Sushilabai and Ors. v. Laxman on 2 August 1995
Here, in this case, the appellants are striking the proprietary, correctness, and legality of the decree passed by the Additional Judge to District Court Judge, Indore.
The plaintiff herein contended that the respondent Laxman has not proved that he became the owner of the property by adverse possession and the first appellate court had made an error of law while concluding that respondent had inherited property of Saibai under Section 15(1)(d) of Hindu Succession Act, 1956 and made a reference to Section 93 of Transfer of Property Act and submitted that Doctrine of Tacking does not apply.
The first appellate court had held that the doctrine of tacking is applicable in the present case and the respondent had inherited the said property of Saibai.
But it had been revealed by the evidence that Saibai had gifted the suit property to the deceased Krishnarao, to whom the appellants are representing as the legal heirs.
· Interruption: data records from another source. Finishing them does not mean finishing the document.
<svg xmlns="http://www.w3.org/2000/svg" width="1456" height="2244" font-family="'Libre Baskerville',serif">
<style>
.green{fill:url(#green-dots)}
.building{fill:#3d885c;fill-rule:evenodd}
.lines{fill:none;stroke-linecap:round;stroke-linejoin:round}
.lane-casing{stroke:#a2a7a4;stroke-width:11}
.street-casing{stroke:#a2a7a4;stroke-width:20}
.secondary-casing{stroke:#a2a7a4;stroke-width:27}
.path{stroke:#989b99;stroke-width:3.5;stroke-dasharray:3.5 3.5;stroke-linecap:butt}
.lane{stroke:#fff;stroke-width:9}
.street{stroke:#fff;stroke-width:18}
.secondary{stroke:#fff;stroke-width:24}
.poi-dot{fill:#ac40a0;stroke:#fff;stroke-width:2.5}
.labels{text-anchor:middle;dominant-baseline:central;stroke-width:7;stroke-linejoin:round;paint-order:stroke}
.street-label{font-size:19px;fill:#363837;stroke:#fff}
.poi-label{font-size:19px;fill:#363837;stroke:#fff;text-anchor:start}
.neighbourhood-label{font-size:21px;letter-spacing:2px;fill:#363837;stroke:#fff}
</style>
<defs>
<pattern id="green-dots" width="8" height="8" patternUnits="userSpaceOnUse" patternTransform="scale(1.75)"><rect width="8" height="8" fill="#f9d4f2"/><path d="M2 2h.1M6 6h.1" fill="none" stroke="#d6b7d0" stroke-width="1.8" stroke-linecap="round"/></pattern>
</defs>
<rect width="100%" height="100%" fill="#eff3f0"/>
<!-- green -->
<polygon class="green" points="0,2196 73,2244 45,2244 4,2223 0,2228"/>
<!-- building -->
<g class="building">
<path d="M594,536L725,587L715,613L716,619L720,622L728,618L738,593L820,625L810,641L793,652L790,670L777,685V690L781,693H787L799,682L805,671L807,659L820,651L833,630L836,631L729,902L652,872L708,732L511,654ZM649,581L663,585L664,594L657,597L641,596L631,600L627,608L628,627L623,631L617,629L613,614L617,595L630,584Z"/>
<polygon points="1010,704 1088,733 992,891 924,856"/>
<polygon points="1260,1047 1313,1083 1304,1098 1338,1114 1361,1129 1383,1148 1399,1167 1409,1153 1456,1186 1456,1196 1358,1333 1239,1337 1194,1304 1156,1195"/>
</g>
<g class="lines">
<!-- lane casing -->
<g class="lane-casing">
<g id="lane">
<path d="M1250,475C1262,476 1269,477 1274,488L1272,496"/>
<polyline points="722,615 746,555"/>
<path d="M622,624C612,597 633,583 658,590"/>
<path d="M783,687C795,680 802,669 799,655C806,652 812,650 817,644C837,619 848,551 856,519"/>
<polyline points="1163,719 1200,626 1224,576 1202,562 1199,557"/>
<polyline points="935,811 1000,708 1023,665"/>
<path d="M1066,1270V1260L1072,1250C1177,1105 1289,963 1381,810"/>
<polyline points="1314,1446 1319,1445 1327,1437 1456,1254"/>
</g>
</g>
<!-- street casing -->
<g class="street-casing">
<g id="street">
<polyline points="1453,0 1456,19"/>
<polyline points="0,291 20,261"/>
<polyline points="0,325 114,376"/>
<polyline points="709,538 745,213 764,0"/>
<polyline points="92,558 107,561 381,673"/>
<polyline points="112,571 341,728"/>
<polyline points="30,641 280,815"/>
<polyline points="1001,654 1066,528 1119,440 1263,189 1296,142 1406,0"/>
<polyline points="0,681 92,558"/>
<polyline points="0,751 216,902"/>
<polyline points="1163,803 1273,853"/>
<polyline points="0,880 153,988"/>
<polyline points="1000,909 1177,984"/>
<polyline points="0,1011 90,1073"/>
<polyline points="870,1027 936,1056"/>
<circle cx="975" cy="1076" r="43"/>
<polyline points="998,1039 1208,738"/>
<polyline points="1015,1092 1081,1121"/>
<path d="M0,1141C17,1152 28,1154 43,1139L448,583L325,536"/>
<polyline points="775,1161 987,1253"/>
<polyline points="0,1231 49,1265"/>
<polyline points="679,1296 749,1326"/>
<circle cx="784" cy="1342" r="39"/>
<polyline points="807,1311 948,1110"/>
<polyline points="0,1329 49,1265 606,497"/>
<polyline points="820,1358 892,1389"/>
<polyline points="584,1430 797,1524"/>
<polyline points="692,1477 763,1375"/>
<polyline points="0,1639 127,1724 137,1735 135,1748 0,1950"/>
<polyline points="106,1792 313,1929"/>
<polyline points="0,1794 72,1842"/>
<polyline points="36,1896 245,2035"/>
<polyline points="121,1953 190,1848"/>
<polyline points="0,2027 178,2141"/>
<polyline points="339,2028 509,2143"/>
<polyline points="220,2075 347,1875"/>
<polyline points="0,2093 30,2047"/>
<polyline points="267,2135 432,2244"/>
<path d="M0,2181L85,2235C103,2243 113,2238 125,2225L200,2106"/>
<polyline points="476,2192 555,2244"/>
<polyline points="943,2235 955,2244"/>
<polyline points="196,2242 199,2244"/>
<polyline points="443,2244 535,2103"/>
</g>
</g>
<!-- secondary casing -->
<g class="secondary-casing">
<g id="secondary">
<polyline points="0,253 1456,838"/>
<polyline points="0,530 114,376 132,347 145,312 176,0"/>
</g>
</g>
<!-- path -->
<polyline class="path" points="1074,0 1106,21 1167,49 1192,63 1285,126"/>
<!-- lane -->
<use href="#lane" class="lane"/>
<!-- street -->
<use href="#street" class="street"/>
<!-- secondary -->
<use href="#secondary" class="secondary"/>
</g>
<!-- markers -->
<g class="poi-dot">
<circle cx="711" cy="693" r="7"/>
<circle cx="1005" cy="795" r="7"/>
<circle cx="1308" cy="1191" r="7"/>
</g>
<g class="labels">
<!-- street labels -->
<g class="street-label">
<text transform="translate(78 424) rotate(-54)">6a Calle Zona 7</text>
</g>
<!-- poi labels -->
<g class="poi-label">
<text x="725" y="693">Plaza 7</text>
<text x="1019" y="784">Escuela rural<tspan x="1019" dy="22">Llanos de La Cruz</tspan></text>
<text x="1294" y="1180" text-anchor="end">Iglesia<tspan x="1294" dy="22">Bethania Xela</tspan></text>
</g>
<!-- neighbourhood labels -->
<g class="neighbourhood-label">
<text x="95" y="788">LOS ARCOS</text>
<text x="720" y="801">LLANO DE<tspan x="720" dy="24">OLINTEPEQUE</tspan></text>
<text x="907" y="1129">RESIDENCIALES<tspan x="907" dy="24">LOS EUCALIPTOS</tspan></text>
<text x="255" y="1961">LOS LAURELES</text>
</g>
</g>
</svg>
Saibai later filed the suit for cancellation of the said gift deed but a decision came confirming the said gift deed in favour of Krishnarao, however, he became the owner of said property. It was also revealed that he was in the possession of said property till his death.
So because of this evidence, Saibai did not have property and property owned by Krishnarao till 1961. Saibai could have had the suit property adverse to the ownership of the appellant from 1961 to 1968.
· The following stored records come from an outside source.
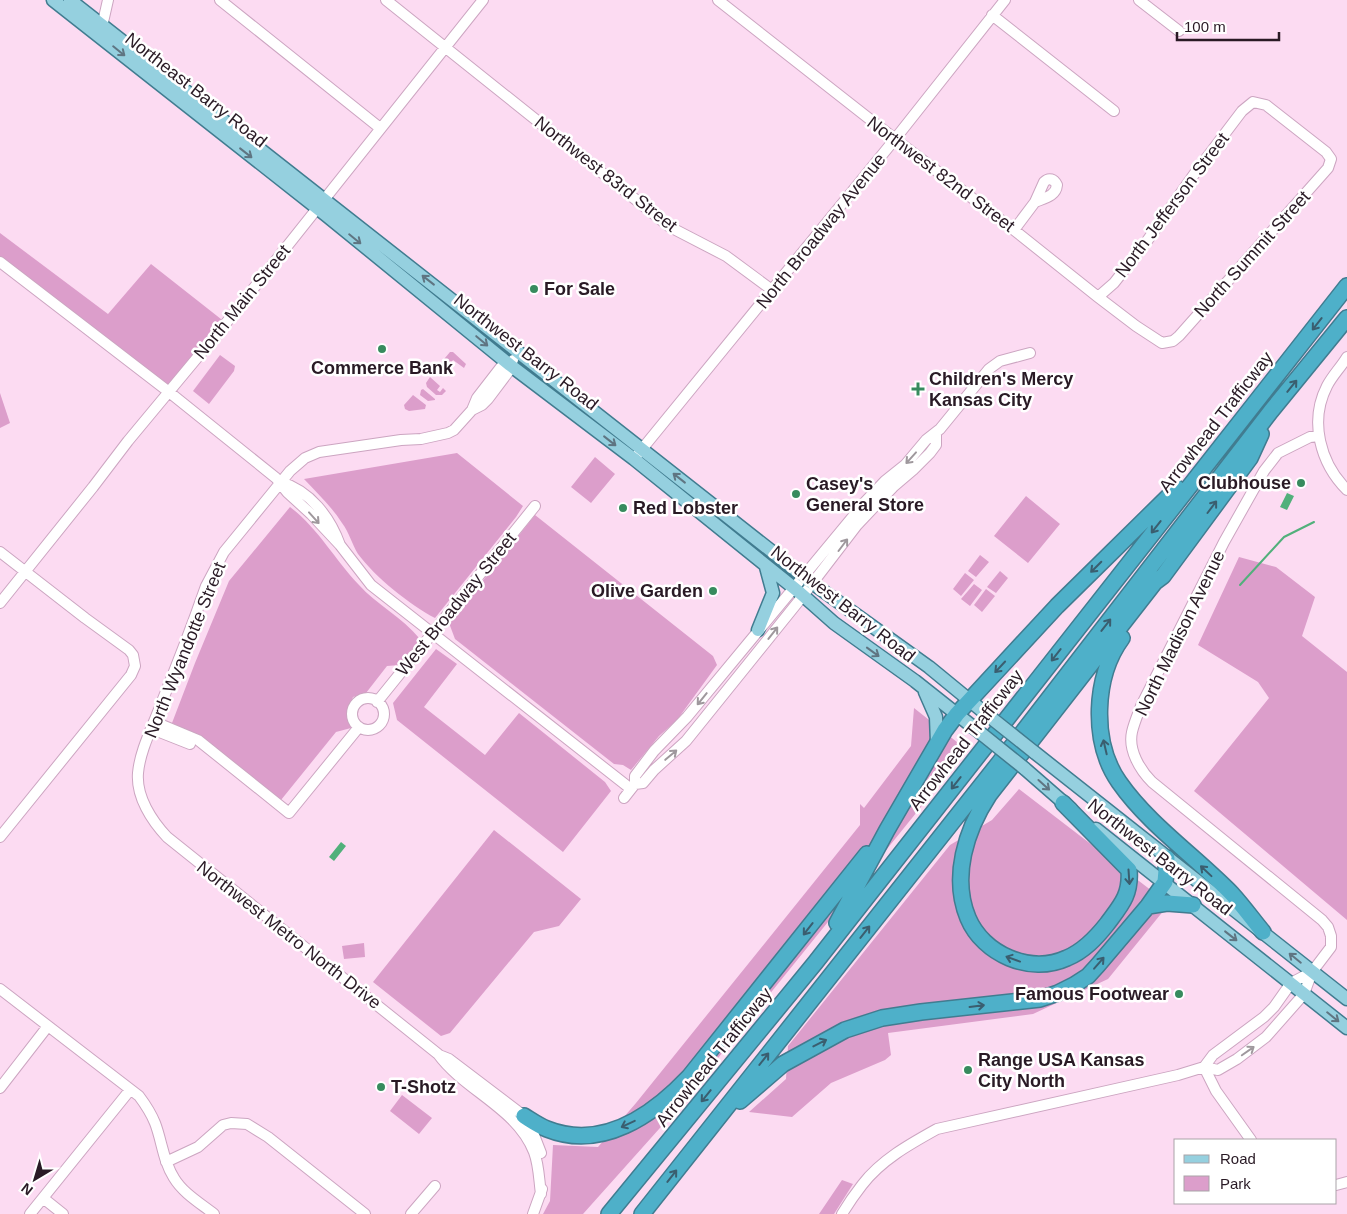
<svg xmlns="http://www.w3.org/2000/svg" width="1347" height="1214" viewBox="0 0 1347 1214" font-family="Helvetica,sans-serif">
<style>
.green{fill:#dc9ecb}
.water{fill:#51b07b}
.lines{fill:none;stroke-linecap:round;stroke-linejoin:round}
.stream{stroke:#51b07b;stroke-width:2}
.minor-casing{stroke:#cca5c1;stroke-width:12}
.major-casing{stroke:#417c90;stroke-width:15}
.highway-casing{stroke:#417c90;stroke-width:18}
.minor{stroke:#fff;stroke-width:10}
.major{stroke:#95d0df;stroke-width:12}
.highway{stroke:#4eb0c9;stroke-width:15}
.major-bridge-casing{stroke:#417c90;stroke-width:15;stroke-linecap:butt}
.major-bridge{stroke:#95d0df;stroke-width:12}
.oneway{stroke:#5f7582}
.oneway2{stroke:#3a5e6f}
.oneway3{stroke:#9f989d}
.poi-dot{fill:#378b5e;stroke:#fff;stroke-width:2}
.labels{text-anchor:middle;stroke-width:5;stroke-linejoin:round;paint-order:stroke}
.street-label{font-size:18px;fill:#291a25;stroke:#fff}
.poi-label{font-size:18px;font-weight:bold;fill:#291a25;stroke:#fff;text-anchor:start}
</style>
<rect width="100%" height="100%" fill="#fcdbf2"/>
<path class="green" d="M0 233 108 314 151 264 226 323 169 392 0 261Z
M450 352H453L466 364 464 368 453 360 441 377 434 371Z
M220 355 235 366 234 371 209 404 193 391Z
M430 377 440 386 437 390 440 392 443 388 446 391 442 395H436L427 387 426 383Z
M423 389 435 399V400L428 401 420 395 421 390Z
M0 393 10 423 0 428Z
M413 395 426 405 425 409 409 411 405 409 404 405Z
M457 453 523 506 516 517 435 618C410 605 375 577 358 554 352 544 349 532 342 523 332 507 317 493 304 479Z
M595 457 615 474 591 503 571 487Z
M1026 496 1060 524 1028 563 994 536Z
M290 507C318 528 335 560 359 585 377 605 402 617 420 639L400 665 387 666 366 693 353 697 347 712 351 728 336 732 281 800 204 739 172 723 195 663 229 581Z
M535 515 713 656 717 665 677 720 659 736 631 770 623 765 614 764 455 639 449 623Z
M980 555 989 562 976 577 968 571Z
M1239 557 1276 567 1315 597 1302 636 1347 672V920L1194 791 1269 698 1258 682 1198 645Z
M1000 571 1008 578 996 593 987 587Z
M965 573 974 580 961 596 953 589Z
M974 584 982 590 970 606 961 599Z
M986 589 995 596 982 612 974 605Z
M436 649 457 664 424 707 485 755 519 713 605 782 611 791 563 852 397 720 393 703Z
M914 708 967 750 676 1110 583 1214H543L550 1201 553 1145 598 1147 636 1103 860 825V804L864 808 911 746Z
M1019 789 1169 904 1108 979 1033 1014 888 1033 891 1055 885 1060 831 1083 792 1117 749 1112 786 1079 788 1046 950 845 992 820Z
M494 830 581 899 559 926 534 932 450 1033 441 1036 373 982Z
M364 943 365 957 344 959 342 946Z
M402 1095 432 1118 419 1134 390 1111Z
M842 1180 853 1184 834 1214H819Z"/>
<path class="water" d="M1287 493 1294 496 1287 510 1280 507Z
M341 842 346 846 334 861 329 857Z"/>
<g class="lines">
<path class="stream" d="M1240 585 1284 537 1314 522"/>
<g class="minor-casing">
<path id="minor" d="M220 0 380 128
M386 0 670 227 726 256 772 290
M718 0 895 139 1014 230 1098 297 1136 326 1162 343 1173 341 1179 336 1328 168 1331 159 1326 152 1266 105 1253 102 1242 111 1195 173 1147 241 1114 283 1098 297
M1139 0 1179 31
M992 15 1114 111
M101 31 108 0
M1014 230 1035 202 1044 182C1049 177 1054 179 1057 185 1056 196 1045 198 1035 202
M0 262 169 392 276 478 287 492 311 514 340 545C330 517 310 491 281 482
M1347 357C1341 367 1332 376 1327 386 1309 421 1320 463 1347 490
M510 365 501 367 477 398 472 410 454 430 448 433 421 439 401 440 319 452 305 458 290 471 224 552 206 586C192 626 177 665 161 704 153 726 140 750 138 773 136 797 152 821 167 837L438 1054C465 1091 517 1108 534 1152 539 1165 539 1180 541 1194
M472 410 482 405 488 399 509 371 510 365 513 360
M638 454 895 139 1005 0
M340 545 371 585 631 789
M0 552 85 618 129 650 133 655 135 666 131 675 0 837
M0 603 93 487 128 441 226 323 483 0
M352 714a16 16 0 1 1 32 0a16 16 0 1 1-32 0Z
M377 702 535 506
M155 722 198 740 289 813 359 727
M152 729 190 744
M635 784 643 783 654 770 686 741 798 602 857 525 893 487 913 470 930 453 936 445V433
M624 798 635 784V776L654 751 687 717 865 502 885 481 905 465 926 440 940 429 989 369 1000 361 1030 353
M0 989 139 1096C145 1104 151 1113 155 1123 162 1141 163 1161 174 1178 183 1193 200 1203 214 1214
M439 1055 449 1059 524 1116 534 1135 541 1153
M1204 1067 1213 1055 1264 1017 1274 1007 1291 983 1312 972
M1204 1067 1216 1091 1251 1140
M0 1088 48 1026
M166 1162 198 1147 223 1125 231 1123 247 1124 268 1137 365 1214
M1336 1185 1347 1182
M43 1198 63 1214
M30 1214 130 1090
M411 1214 435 1186
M533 1214 542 1189
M842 1214C848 1204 855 1194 862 1185 881 1160 910 1144 937 1129L1178 1075 1204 1067 1218 1070 1237 1059 1266 1037 1304 994 1312 972 1331 947V936L1328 927 1322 920 1152 782C1140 770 1128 750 1132 732 1134 723 1138 714 1141 706L1224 542 1264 471 1278 453 1310 437 1319 436"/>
</g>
<g class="major-casing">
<path id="major" d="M53 0 326 215 510 365 634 459 799 592 834 623 915 681 973 727
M70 0 812 583 929 667 985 713
M758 630 773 593 766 567
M925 692 936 717 937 743
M1034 752 1347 999
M1024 768 1071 809
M1096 829 1347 1028"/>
</g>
<g class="highway-casing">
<path id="highway" d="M1122 638C1094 676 1091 742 1119 782 1149 825 1195 856 1232 894 1243 906 1253 920 1263 932
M1063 803 1129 870C1131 895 1121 905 1107 924 1096 938 1084 951 1067 958 1030 975 983 954 968 918 951 877 966 830 989 795L1155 582 1163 576 1250 458 1261 434
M1148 906 1167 903 1193 905
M837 923 887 830 945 730 957 714 1057 606 1177 488
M740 1101 783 1064 845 1030 882 1018 921 1012 1040 999 1058 993 1074 985 1088 976 1098 965 1148 906 1165 882 1167 858
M524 1116C532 1121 539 1126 547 1129 602 1151 653 1115 689 1077L867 854
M609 1214 815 963 1347 286
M642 1214 999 763 1271 411 1347 318"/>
</g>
<use href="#minor" class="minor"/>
<use href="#major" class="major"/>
<use href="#highway" class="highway"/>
<g class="major-bridge-casing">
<path id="major-bridge" d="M985 713 1034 752
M973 727 1024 768"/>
</g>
<use href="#major-bridge" class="major-bridge"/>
</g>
<defs><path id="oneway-shaft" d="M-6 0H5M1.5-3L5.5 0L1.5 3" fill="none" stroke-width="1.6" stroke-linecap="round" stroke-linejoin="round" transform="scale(1.25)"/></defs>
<g class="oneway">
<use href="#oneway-shaft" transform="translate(119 51) rotate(39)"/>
<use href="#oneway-shaft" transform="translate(246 153) rotate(38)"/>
<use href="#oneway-shaft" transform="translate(355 239) rotate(39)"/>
<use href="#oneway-shaft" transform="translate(428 280) rotate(-142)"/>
<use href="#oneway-shaft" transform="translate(482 341) rotate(40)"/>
<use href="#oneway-shaft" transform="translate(610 441) rotate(38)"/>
<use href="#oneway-shaft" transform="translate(679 478) rotate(-142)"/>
<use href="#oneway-shaft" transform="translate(873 652) rotate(36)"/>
<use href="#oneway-shaft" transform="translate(1044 785) rotate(42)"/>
<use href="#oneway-shaft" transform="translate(1231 936) rotate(38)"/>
<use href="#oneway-shaft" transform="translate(1295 958) rotate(-141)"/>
<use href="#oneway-shaft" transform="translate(1333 1017) rotate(39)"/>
</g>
<g class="oneway2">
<use href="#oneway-shaft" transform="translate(1317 324) rotate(128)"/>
<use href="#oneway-shaft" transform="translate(1292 386) rotate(-51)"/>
<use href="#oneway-shaft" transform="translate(1212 507) rotate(-53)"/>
<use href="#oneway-shaft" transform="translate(1156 527) rotate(128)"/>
<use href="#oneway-shaft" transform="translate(1096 567) rotate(135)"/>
<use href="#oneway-shaft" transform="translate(1106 625) rotate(-52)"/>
<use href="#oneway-shaft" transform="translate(1056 655) rotate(128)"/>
<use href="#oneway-shaft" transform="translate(1000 667) rotate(133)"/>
<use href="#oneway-shaft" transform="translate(1105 747) rotate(-103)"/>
<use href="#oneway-shaft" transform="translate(956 783) rotate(128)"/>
<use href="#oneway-shaft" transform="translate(1206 871) rotate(-137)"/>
<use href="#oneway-shaft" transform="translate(1129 877) rotate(86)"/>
<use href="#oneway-shaft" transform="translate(808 929) rotate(128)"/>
<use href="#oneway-shaft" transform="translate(865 932) rotate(-52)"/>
<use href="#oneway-shaft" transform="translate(1013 959) rotate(-160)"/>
<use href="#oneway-shaft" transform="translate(1099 963) rotate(-49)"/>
<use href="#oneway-shaft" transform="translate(977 1006) rotate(-7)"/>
<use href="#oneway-shaft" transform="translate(820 1043) rotate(-27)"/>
<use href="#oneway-shaft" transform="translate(764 1059) rotate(-52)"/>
<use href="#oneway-shaft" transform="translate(706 1096) rotate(129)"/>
<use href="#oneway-shaft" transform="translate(628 1124) rotate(155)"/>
<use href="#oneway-shaft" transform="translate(672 1176) rotate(-52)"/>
</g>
<g class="oneway3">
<use href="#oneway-shaft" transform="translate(911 458) rotate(132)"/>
<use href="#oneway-shaft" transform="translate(314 518) rotate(48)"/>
<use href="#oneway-shaft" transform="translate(843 545) rotate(-53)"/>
<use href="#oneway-shaft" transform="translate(773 633) rotate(-52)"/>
<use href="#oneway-shaft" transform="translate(702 699) rotate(129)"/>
<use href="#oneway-shaft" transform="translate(671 755) rotate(-40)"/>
<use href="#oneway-shaft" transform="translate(1248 1051) rotate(-35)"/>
</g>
<g class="poi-dot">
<circle cx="534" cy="289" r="5"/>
<circle cx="382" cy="349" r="5"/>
<path d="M915.5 381.5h5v5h5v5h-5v5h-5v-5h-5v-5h5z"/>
<circle cx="1301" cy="483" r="5"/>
<circle cx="796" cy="494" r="5"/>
<circle cx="623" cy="508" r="5"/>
<circle cx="713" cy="591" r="5"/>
<circle cx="1179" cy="994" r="5"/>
<circle cx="968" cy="1070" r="5"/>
<circle cx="381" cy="1087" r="5"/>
</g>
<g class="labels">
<g class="street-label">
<text transform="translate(196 90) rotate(38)" y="6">Northeast Barry Road</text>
<text transform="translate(606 174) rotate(38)" y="6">Northwest 83rd Street</text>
<text transform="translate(941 174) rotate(37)" y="6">Northwest 82nd Street</text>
<text transform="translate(1172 205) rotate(-53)" y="6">North Jefferson Street</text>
<text transform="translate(821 231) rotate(-51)" y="6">North Broadway Avenue</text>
<text transform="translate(1252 254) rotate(-48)" y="6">North Summit Street</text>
<text transform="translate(242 302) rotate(-51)" y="6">North Main Street</text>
<text transform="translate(526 352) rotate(38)" y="6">Northwest Barry Road</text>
<text transform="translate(1216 422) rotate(-52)" y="6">Arrowhead Trafficway</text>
<text transform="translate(456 604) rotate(-51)" y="6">West Broadway Street</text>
<text transform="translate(843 604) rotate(38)" y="6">Northwest Barry Road</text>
<text transform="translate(1180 633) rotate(-64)" y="6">North Madison Avenue</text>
<text transform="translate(185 650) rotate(-68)" y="6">North Wyandotte Street</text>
<text transform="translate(966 740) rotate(-52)" y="6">Arrowhead Trafficway</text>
<text transform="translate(1160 857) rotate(38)" y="6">Northwest Barry Road</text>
<text transform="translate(289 935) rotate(38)" y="6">Northwest Metro North Drive</text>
<text transform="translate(714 1057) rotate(-51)" y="6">Arrowhead Trafficway</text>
</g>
<g class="poi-label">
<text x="544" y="295">For Sale</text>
<text x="382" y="374" text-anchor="middle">Commerce Bank</text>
<text x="929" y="385">Children's Mercy<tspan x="929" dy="21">Kansas City</tspan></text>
<text x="1291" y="489" text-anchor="end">Clubhouse</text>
<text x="806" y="490">Casey's<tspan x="806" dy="21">General Store</tspan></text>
<text x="633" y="514">Red Lobster</text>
<text x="703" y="597" text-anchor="end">Olive Garden</text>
<text x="1169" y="1000" text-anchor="end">Famous Footwear</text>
<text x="978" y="1066">Range USA Kansas<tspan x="978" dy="21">City North</tspan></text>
<text x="391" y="1093">T-Shotz</text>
</g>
</g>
<rect x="1174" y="1139" width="162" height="65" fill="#ffffff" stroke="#a9a3a8"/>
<rect x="1184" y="1155" width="25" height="8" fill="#95d0df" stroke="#a9a3a8"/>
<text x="1220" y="1164" font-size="15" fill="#291a25">Road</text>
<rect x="1184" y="1176" width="25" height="15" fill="#dc9ecb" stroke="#a9a3a8"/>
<text x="1220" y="1189" font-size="15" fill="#291a25">Park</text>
<g transform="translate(35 1179) rotate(218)" stroke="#ffffff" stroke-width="4" paint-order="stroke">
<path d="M0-4L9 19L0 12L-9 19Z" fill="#291a25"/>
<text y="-8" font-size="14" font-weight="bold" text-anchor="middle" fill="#291a25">N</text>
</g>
<path d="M1177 32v8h102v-8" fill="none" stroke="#291a25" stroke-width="2.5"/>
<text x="1184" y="32" font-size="15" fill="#291a25" stroke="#ffffff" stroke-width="4" paint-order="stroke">100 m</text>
</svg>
Court held that the first appellate court had not considered the above important point and had misled himself. He had misapplied the doctrine of talking about the evidence on record.
Therefore, the doctrine of tacking is one of the specific subjects of law used in the money lending transaction while mortgaging the property. Any adverse possessor can use this doctrine for a better title. The tacking is also prohibited and has been abolished under the Transfer of Property Act and also has been repealed by the Amendment Act of 1929.
So the doctrine of tacking gives options to the borrower to take advancement or loans from more than one person and it also provides security to the present and future transactions or advances to be made. Hence it is one of the doctrines which helps the borrower in borrowing loans from more than one person, lender or bank.